Today we’re going to discuss together what decentralized finance is in its broadest sense and what are the possibilities that DeFi offers us.
DeFi, or decentralized finance, refers to a whole series of financial applications that can make citizens independent from banks, insurances and other institutions and also, to some extent, from states. At the root of DeFi applications is a feature of the Ethereum cryptocurrency: smart contracts. These allow a computer program to be associated with a given currency.
What exactly can be done with this ever-growing sector? Today, there are many, many services offered by multiple protocols and applications. Here is a non-exhaustive list of the most mature and widely used services in DeFi:
- Traditional financial transactions such as trading or sending/receiving funds;
- Decentralized exchanges (DEX), platforms where buyers and sellers are connected to exchange assets.
- Lending/borrowing services, allowing the lending and borrowing of assets in a decentralized manner and without any form of justification;
- Flash-loans, which allow users to borrow very large amounts of money with very little collateralization. This money is then used in a flash strategy involving many transactions (such as arbitrage), and then repaid to the protocol. And all this in a single block.
- Full wallets, similar to banks, with many integrated financial services and direct connections to several blockchains;
- “Stablecoins” or cryptocurrencies paired with stablecoins such as the dollar or the euro. They allow users to access all the services offered with non-volatile currencies;
- Yield farming, a complex and semi-automated activity that consists of finding strategies that combine several protocols in order to increase returns tenfold;
Yes, the DeFi ecosystem is quite new but there is already talk of DeFi 2.0, so innovation never stops in the crypto market! The new decentralized finance also called DeFi 2.0 is going to propose solutions to stabilize finance within blockchains for good.

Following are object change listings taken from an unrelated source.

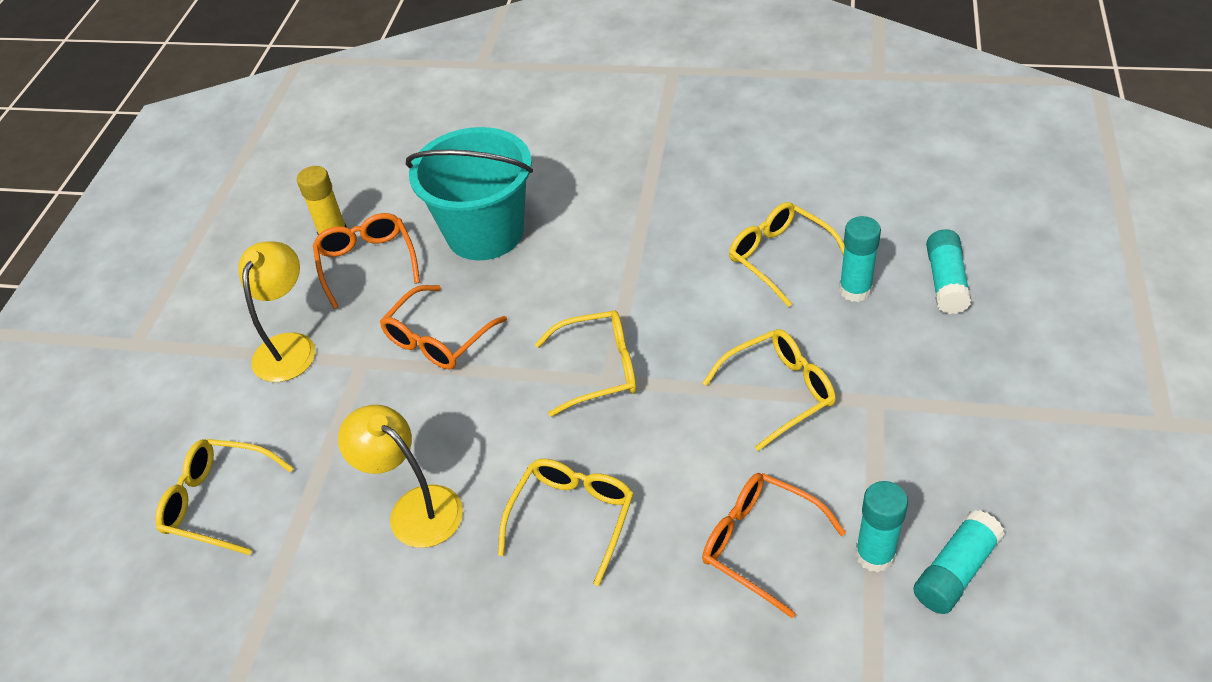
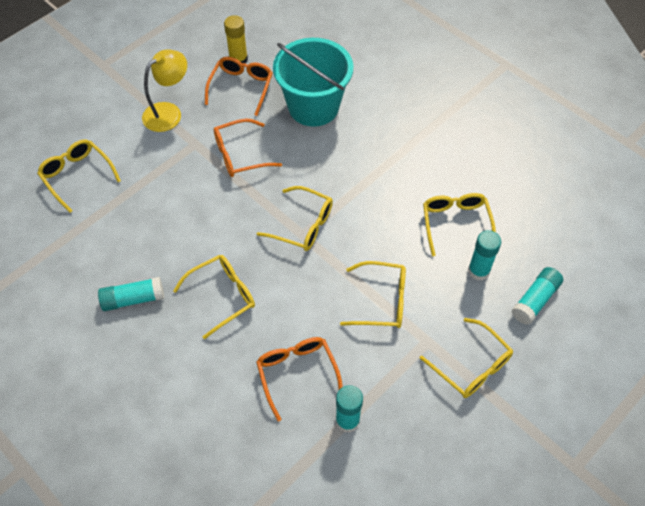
camera: 30 degrees right, 10 degrees up
yellow lamp [338,405,463,548] -> none
turquoise glue stick [913,510,1005,614] -> turquoise glue stick moved to [98,277,164,311]
none -> yellow glasses [419,318,513,398]

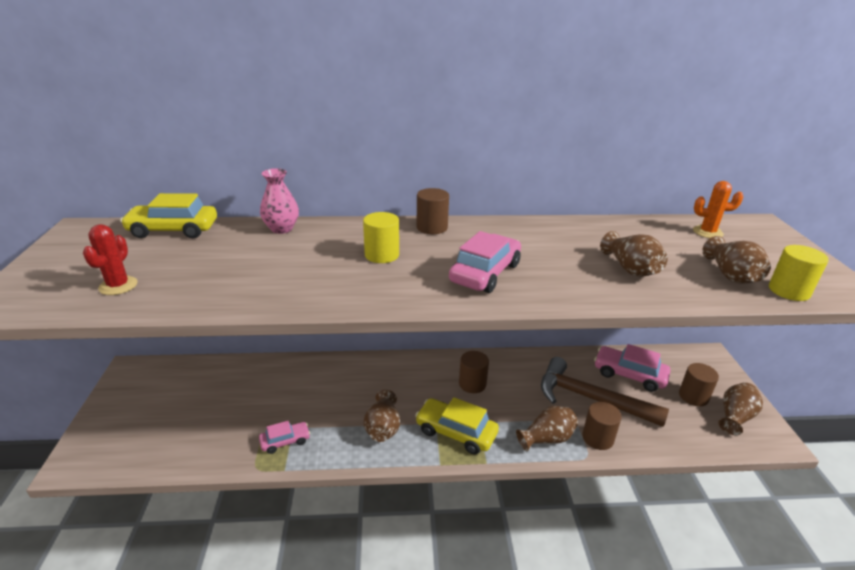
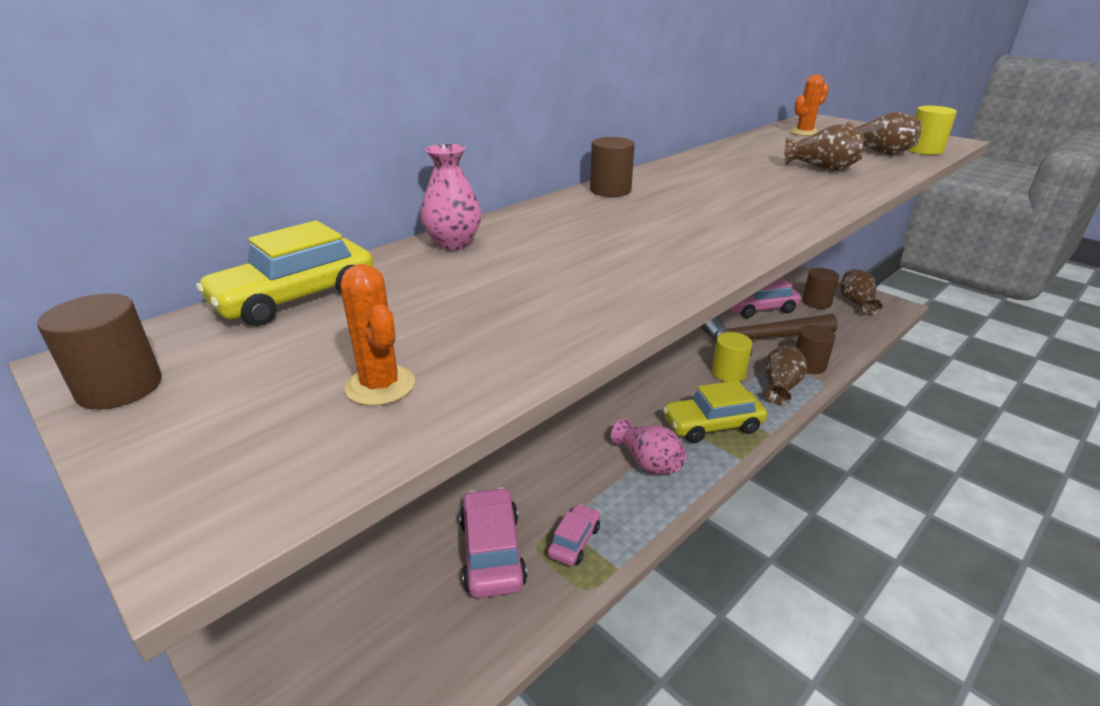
camera: 40 degrees left, 0 degrees up
red cactus [83,224,138,295] -> orange cactus [341,264,415,406]
yellow cylinder [363,212,399,263] -> yellow cylinder moved to [712,332,752,382]
brown vase [364,390,400,442] -> pink vase [611,418,686,475]
pink car [449,231,521,293] -> pink car moved to [459,487,527,598]
brown cylinder [459,351,489,393] -> brown cylinder moved to [38,293,162,410]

Some protocols are revolutionizing decentralized finance (which is already a revolution in itself). The pace is now very fast, a protocol can be born and die the same day if it is not approved by the community. Previously, someone who provided liquidity in a protocol received LP tokens (Liquidity Providing Token).
When they came back to get their liquidity, they would give the protocol the LP tokens back and leave with their liquidity. Now, liquidity providers become guarantors and have an incentive to permanently lock liquidity to the protocol. They then sell the LP token and receive a discount on the protocol’s governance token in exchange. In sum, the protocol no longer fears withdrawals from suppliers and thus low liquidity supply of its cash, since it now owns the cash.
Innovation in this sector is exponential and even if DeFi 2.0 is still in its infancy, I think we can expect great things.